WORK REQUIRED.
Starting at the top line, print the entries below exactly as they are and skip every picture.

Collected data:
++++++
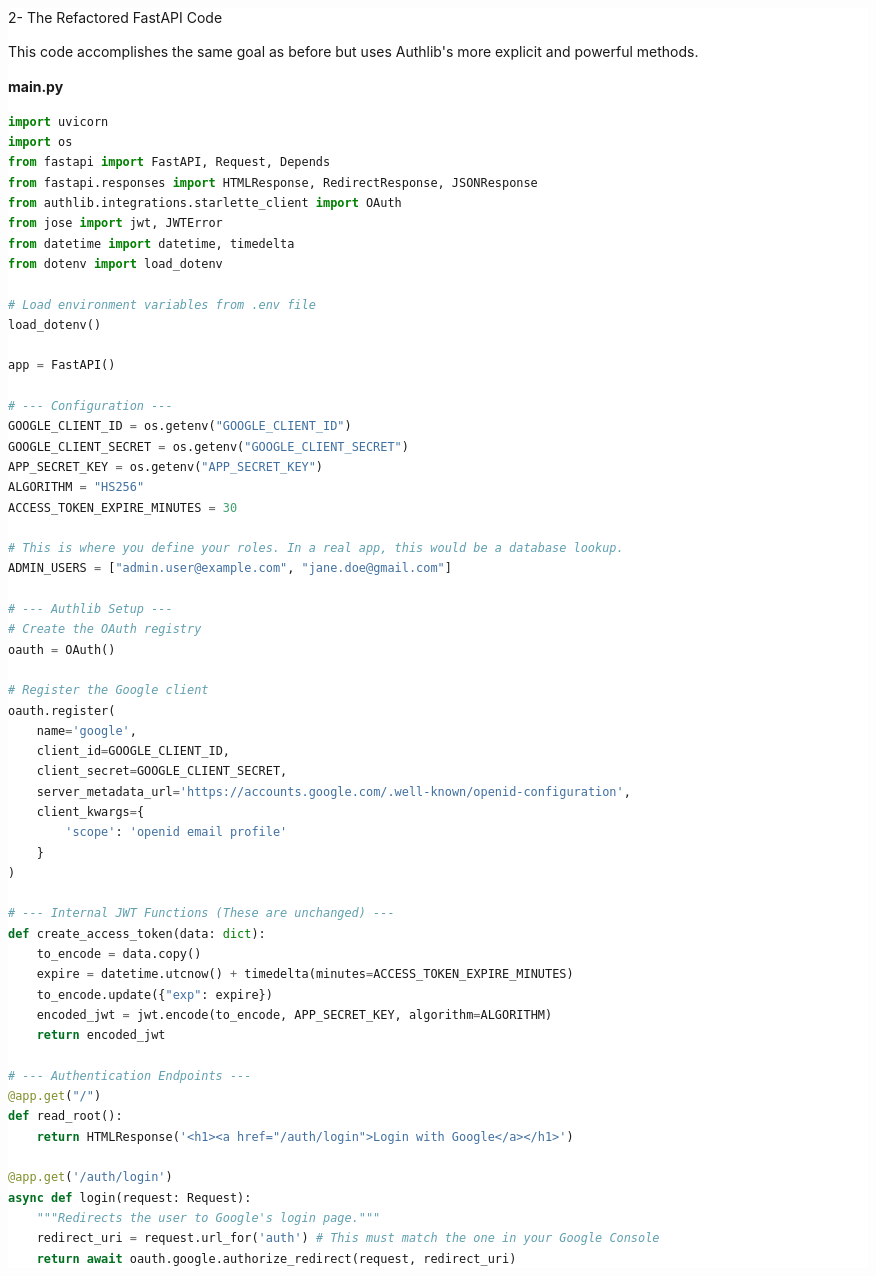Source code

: 
2- The Refactored FastAPI Code

This code accomplishes the same goal as before but uses Authlib's more explicit and powerful methods.

**main.py**

```python
import uvicorn
import os
from fastapi import FastAPI, Request, Depends
from fastapi.responses import HTMLResponse, RedirectResponse, JSONResponse
from authlib.integrations.starlette_client import OAuth
from jose import jwt, JWTError
from datetime import datetime, timedelta
from dotenv import load_dotenv

# Load environment variables from .env file
load_dotenv()

app = FastAPI()

# --- Configuration ---
GOOGLE_CLIENT_ID = os.getenv("GOOGLE_CLIENT_ID")
GOOGLE_CLIENT_SECRET = os.getenv("GOOGLE_CLIENT_SECRET")
APP_SECRET_KEY = os.getenv("APP_SECRET_KEY")
ALGORITHM = "HS256"
ACCESS_TOKEN_EXPIRE_MINUTES = 30

# This is where you define your roles. In a real app, this would be a database lookup.
ADMIN_USERS = ["admin.user@example.com", "jane.doe@gmail.com"]

# --- Authlib Setup ---
# Create the OAuth registry
oauth = OAuth()

# Register the Google client
oauth.register(
    name='google',
    client_id=GOOGLE_CLIENT_ID,
    client_secret=GOOGLE_CLIENT_SECRET,
    server_metadata_url='https://accounts.google.com/.well-known/openid-configuration',
    client_kwargs={
        'scope': 'openid email profile'
    }
)

# --- Internal JWT Functions (These are unchanged) ---
def create_access_token(data: dict):
    to_encode = data.copy()
    expire = datetime.utcnow() + timedelta(minutes=ACCESS_TOKEN_EXPIRE_MINUTES)
    to_encode.update({"exp": expire})
    encoded_jwt = jwt.encode(to_encode, APP_SECRET_KEY, algorithm=ALGORITHM)
    return encoded_jwt

# --- Authentication Endpoints ---
@app.get("/")
def read_root():
    return HTMLResponse('<h1><a href="/auth/login">Login with Google</a></h1>')

@app.get('/auth/login')
async def login(request: Request):
    """Redirects the user to Google's login page."""
    redirect_uri = request.url_for('auth') # This must match the one in your Google Console
    return await oauth.google.authorize_redirect(request, redirect_uri)
```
++++++
RESULT OF THE EXERCISE.
Source code

: 
2- The Refactored FastAPI Code

This code accomplishes the same goal as before but uses Authlib's more explicit and powerful methods.

**main.py**

```python
import uvicorn
import os
from fastapi import FastAPI, Request, Depends
from fastapi.responses import HTMLResponse, RedirectResponse, JSONResponse
from authlib.integrations.starlette_client import OAuth
from jose import jwt, JWTError
from datetime import datetime, timedelta
from dotenv import load_dotenv

# Load environment variables from .env file
load_dotenv()

app = FastAPI()

# --- Configuration ---
GOOGLE_CLIENT_ID = os.getenv("GOOGLE_CLIENT_ID")
GOOGLE_CLIENT_SECRET = os.getenv("GOOGLE_CLIENT_SECRET")
APP_SECRET_KEY = os.getenv("APP_SECRET_KEY")
ALGORITHM = "HS256"
ACCESS_TOKEN_EXPIRE_MINUTES = 30

# This is where you define your roles. In a real app, this would be a database lookup.
ADMIN_USERS = ["admin.user@example.com", "jane.doe@gmail.com"]

# --- Authlib Setup ---
# Create the OAuth registry
oauth = OAuth()

# Register the Google client
oauth.register(
    name='google',
    client_id=GOOGLE_CLIENT_ID,
    client_secret=GOOGLE_CLIENT_SECRET,
    server_metadata_url='https://accounts.google.com/.well-known/openid-configuration',
    client_kwargs={
        'scope': 'openid email profile'
    }
)

# --- Internal JWT Functions (These are unchanged) ---
def create_access_token(data: dict):
    to_encode = data.copy()
    expire = datetime.utcnow() + timedelta(minutes=ACCESS_TOKEN_EXPIRE_MINUTES)
    to_encode.update({"exp": expire})
    encoded_jwt = jwt.encode(to_encode, APP_SECRET_KEY, algorithm=ALGORITHM)
    return encoded_jwt

# --- Authentication Endpoints ---
@app.get("/")
def read_root():
    return HTMLResponse('<h1><a href="/auth/login">Login with Google</a></h1>')

@app.get('/auth/login')
async def login(request: Request):
    """Redirects the user to Google's login page."""
    redirect_uri = request.url_for('auth') # This must match the one in your Google Console
    return await oauth.google.authorize_redirect(request, redirect_uri)
```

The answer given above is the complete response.